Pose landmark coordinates
____
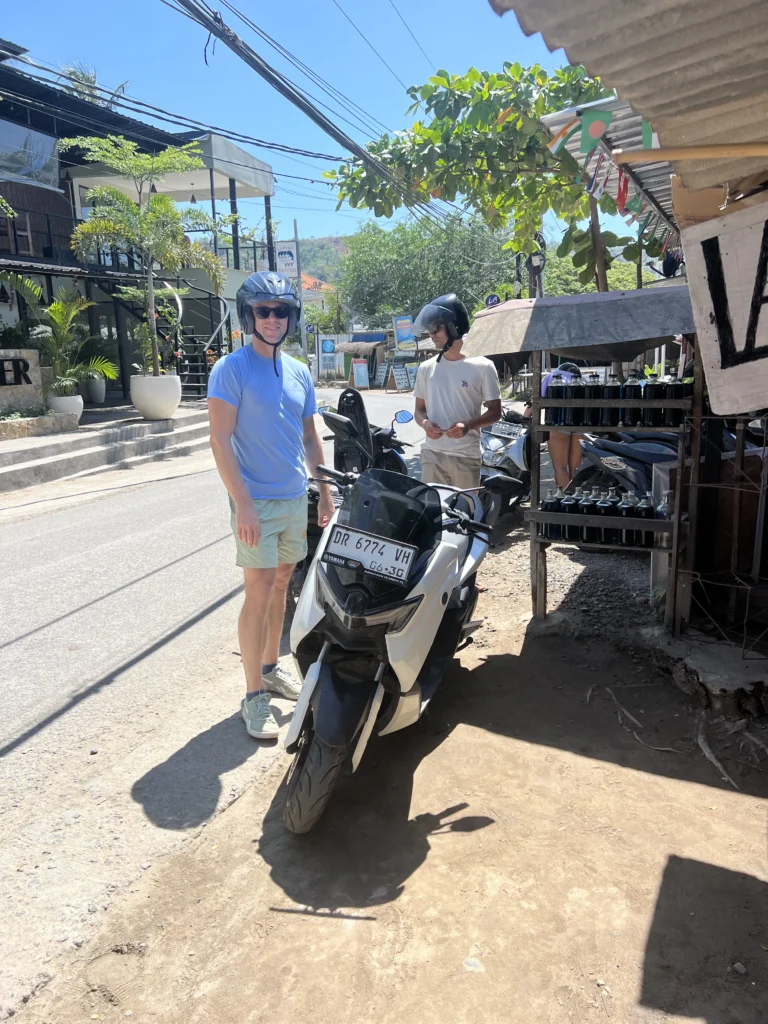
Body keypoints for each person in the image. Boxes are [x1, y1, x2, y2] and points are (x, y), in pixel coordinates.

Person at [208, 271, 334, 741]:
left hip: (292, 494)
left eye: (281, 311)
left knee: (284, 580)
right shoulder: (232, 369)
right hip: (254, 500)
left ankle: (271, 667)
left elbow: (308, 434)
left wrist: (323, 491)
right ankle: (252, 695)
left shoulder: (299, 370)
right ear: (249, 316)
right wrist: (242, 504)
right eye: (264, 310)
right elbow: (219, 440)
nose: (273, 319)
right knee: (257, 588)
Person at [413, 293, 501, 489]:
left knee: (466, 514)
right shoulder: (426, 368)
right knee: (433, 516)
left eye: (436, 327)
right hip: (432, 455)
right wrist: (425, 424)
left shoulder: (483, 366)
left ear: (454, 326)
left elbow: (495, 412)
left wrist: (468, 426)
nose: (432, 334)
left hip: (466, 456)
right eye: (428, 329)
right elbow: (418, 410)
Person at [540, 361, 583, 489]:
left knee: (560, 467)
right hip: (581, 424)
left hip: (558, 423)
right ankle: (578, 500)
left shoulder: (550, 377)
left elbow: (541, 399)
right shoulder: (583, 381)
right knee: (576, 468)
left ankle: (565, 501)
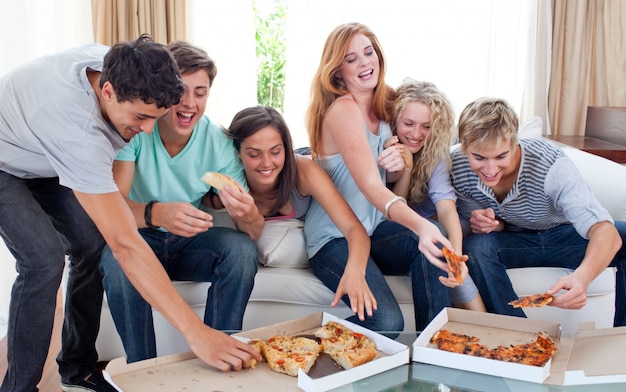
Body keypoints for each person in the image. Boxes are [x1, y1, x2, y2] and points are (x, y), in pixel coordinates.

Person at [0, 35, 258, 392]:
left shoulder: (120, 65)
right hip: (5, 161)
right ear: (107, 92)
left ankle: (76, 369)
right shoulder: (78, 132)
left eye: (154, 117)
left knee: (89, 242)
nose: (147, 129)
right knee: (43, 261)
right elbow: (124, 243)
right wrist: (197, 333)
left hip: (41, 156)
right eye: (140, 117)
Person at [98, 41, 263, 363]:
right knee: (116, 261)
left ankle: (221, 355)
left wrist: (249, 213)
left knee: (241, 250)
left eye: (200, 93)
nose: (189, 104)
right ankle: (141, 368)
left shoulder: (218, 143)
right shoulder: (139, 128)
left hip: (190, 243)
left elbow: (253, 232)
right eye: (181, 92)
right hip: (139, 236)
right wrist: (157, 213)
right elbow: (113, 211)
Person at [305, 22, 461, 331]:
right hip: (334, 238)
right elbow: (372, 188)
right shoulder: (343, 110)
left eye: (368, 52)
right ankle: (295, 346)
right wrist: (421, 224)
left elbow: (395, 179)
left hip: (374, 229)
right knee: (387, 320)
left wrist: (405, 160)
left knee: (433, 250)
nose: (364, 63)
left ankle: (435, 354)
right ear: (337, 71)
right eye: (351, 59)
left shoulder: (386, 100)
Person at [450, 97, 626, 327]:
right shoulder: (458, 167)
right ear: (464, 147)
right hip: (513, 241)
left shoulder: (551, 164)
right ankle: (517, 333)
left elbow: (604, 230)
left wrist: (582, 278)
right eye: (479, 158)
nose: (491, 170)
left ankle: (620, 339)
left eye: (501, 156)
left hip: (562, 236)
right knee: (476, 248)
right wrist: (488, 224)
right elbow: (478, 224)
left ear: (515, 143)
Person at [224, 105, 377, 324]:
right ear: (238, 153)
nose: (267, 163)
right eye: (254, 154)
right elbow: (252, 231)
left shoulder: (304, 172)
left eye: (276, 151)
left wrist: (355, 272)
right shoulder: (230, 184)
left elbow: (354, 228)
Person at [386, 78, 486, 312]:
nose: (416, 134)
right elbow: (395, 213)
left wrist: (457, 256)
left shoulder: (435, 153)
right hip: (399, 229)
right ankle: (484, 323)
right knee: (437, 240)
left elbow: (446, 206)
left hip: (436, 224)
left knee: (446, 248)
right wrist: (407, 169)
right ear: (395, 121)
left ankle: (481, 325)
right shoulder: (385, 146)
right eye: (408, 124)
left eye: (426, 126)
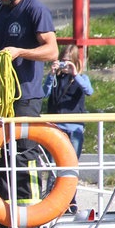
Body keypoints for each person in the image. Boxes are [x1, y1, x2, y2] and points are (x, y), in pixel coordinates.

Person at [0, 0, 59, 218]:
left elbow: (51, 50)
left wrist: (20, 52)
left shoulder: (34, 10)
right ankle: (6, 217)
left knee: (23, 155)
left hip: (26, 96)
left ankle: (31, 218)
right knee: (0, 157)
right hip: (3, 98)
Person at [43, 44, 93, 212]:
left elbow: (89, 90)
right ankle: (52, 199)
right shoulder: (56, 78)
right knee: (52, 165)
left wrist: (75, 73)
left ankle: (70, 201)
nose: (64, 65)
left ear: (75, 62)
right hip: (55, 128)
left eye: (67, 62)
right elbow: (44, 94)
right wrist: (51, 74)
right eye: (62, 61)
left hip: (74, 129)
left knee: (71, 165)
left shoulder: (81, 78)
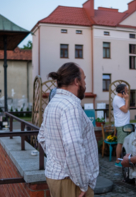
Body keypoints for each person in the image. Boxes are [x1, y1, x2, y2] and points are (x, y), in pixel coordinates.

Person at [38, 62, 99, 197]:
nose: (85, 83)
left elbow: (41, 136)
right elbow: (73, 145)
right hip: (71, 183)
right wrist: (82, 183)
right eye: (84, 79)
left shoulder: (53, 103)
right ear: (77, 81)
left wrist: (57, 158)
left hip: (58, 177)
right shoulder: (70, 106)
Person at [112, 84, 130, 167]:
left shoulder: (121, 99)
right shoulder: (117, 99)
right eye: (126, 90)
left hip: (125, 123)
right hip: (121, 124)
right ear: (122, 91)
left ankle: (122, 159)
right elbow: (125, 110)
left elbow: (126, 108)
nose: (127, 92)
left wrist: (126, 99)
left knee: (124, 142)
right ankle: (117, 161)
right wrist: (127, 99)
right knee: (120, 143)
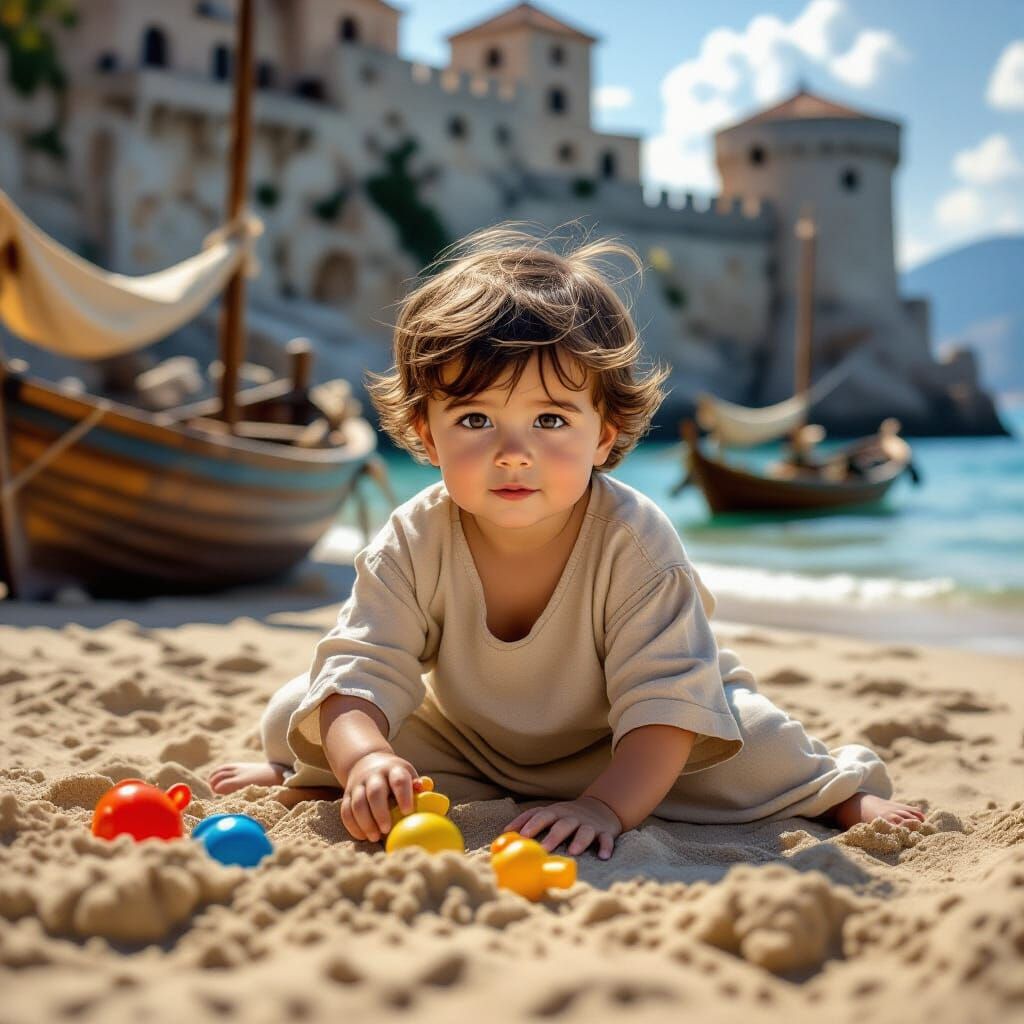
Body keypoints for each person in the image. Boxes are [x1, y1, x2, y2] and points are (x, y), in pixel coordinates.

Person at [209, 225, 925, 860]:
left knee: (757, 742)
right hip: (471, 740)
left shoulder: (634, 540)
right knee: (302, 710)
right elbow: (366, 664)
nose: (512, 453)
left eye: (550, 421)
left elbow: (669, 706)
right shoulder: (414, 536)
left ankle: (840, 792)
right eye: (475, 421)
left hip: (632, 741)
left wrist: (603, 807)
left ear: (604, 434)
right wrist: (364, 761)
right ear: (426, 434)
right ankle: (303, 770)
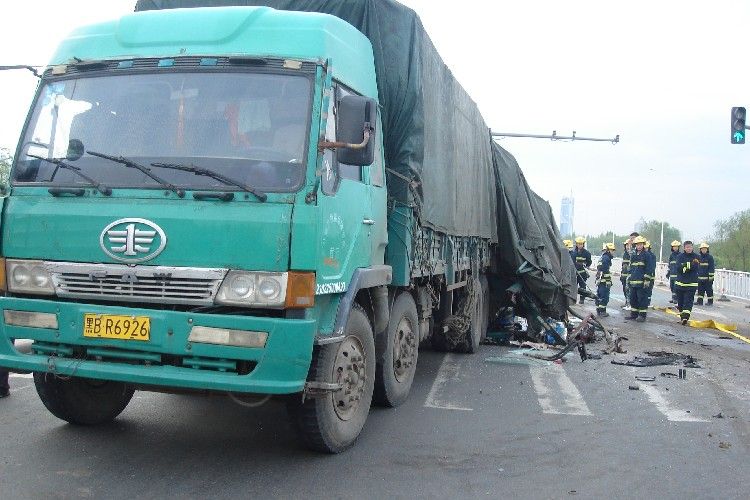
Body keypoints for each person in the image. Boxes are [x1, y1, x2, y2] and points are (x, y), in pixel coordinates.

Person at [626, 236, 654, 322]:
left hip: (642, 282)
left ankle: (642, 315)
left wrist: (647, 280)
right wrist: (629, 278)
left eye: (640, 244)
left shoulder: (647, 255)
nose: (639, 246)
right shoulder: (633, 255)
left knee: (642, 299)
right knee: (633, 298)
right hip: (633, 281)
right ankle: (634, 314)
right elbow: (631, 268)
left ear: (643, 245)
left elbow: (649, 268)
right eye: (637, 244)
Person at [675, 241, 700, 324]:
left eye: (690, 247)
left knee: (688, 301)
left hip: (691, 283)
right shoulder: (679, 256)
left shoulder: (696, 257)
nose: (689, 248)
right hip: (680, 283)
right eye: (687, 247)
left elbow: (695, 267)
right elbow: (678, 268)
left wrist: (685, 266)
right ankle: (682, 317)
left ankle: (685, 317)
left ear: (692, 247)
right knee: (680, 302)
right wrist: (689, 265)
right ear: (684, 248)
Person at [596, 243, 615, 317]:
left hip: (600, 281)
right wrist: (608, 281)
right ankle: (602, 311)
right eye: (612, 250)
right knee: (604, 296)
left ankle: (598, 309)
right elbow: (605, 271)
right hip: (604, 281)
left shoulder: (602, 257)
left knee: (599, 295)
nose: (613, 252)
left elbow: (599, 270)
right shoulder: (606, 258)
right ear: (608, 250)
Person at [571, 236, 592, 304]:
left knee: (582, 286)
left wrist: (586, 265)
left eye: (581, 244)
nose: (580, 245)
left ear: (583, 244)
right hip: (574, 273)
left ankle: (582, 299)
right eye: (578, 244)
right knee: (573, 287)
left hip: (582, 274)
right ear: (576, 244)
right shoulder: (573, 253)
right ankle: (573, 299)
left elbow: (589, 262)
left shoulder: (587, 253)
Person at [644, 240, 657, 306]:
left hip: (651, 276)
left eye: (646, 248)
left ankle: (648, 302)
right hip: (643, 276)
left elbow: (652, 266)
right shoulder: (642, 255)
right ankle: (644, 301)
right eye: (645, 248)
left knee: (649, 289)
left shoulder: (652, 256)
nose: (645, 249)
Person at [620, 239, 632, 309]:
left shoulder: (632, 254)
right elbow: (623, 266)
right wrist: (622, 275)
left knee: (629, 290)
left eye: (629, 245)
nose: (627, 246)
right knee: (625, 289)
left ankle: (630, 303)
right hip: (624, 275)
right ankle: (627, 302)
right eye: (626, 245)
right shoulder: (625, 254)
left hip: (630, 276)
____
The required output is every line from the one with "left ankle: (582, 299)" to the final line of the entries, repeated exactly and with nothing else.

* _TASK OUTPUT_
left ankle: (582, 299)
right eye: (578, 244)
right knee: (573, 287)
left hip: (582, 274)
right ear: (576, 244)
right shoulder: (573, 253)
right ankle: (573, 299)
left elbow: (589, 262)
left shoulder: (587, 253)
Person at [644, 240, 657, 306]:
left hip: (651, 276)
left eye: (646, 248)
left ankle: (648, 302)
right hip: (643, 276)
left elbow: (652, 266)
right shoulder: (642, 255)
right ankle: (644, 301)
right eye: (645, 248)
left knee: (649, 289)
left shoulder: (652, 256)
nose: (645, 249)
Person at [620, 239, 632, 309]:
left shoulder: (632, 254)
right elbow: (623, 266)
right wrist: (622, 275)
left knee: (629, 290)
left eye: (629, 245)
nose: (627, 246)
right knee: (625, 289)
left ankle: (630, 303)
right hip: (624, 275)
right ankle: (627, 302)
right eye: (626, 245)
right shoulder: (625, 254)
left hip: (630, 276)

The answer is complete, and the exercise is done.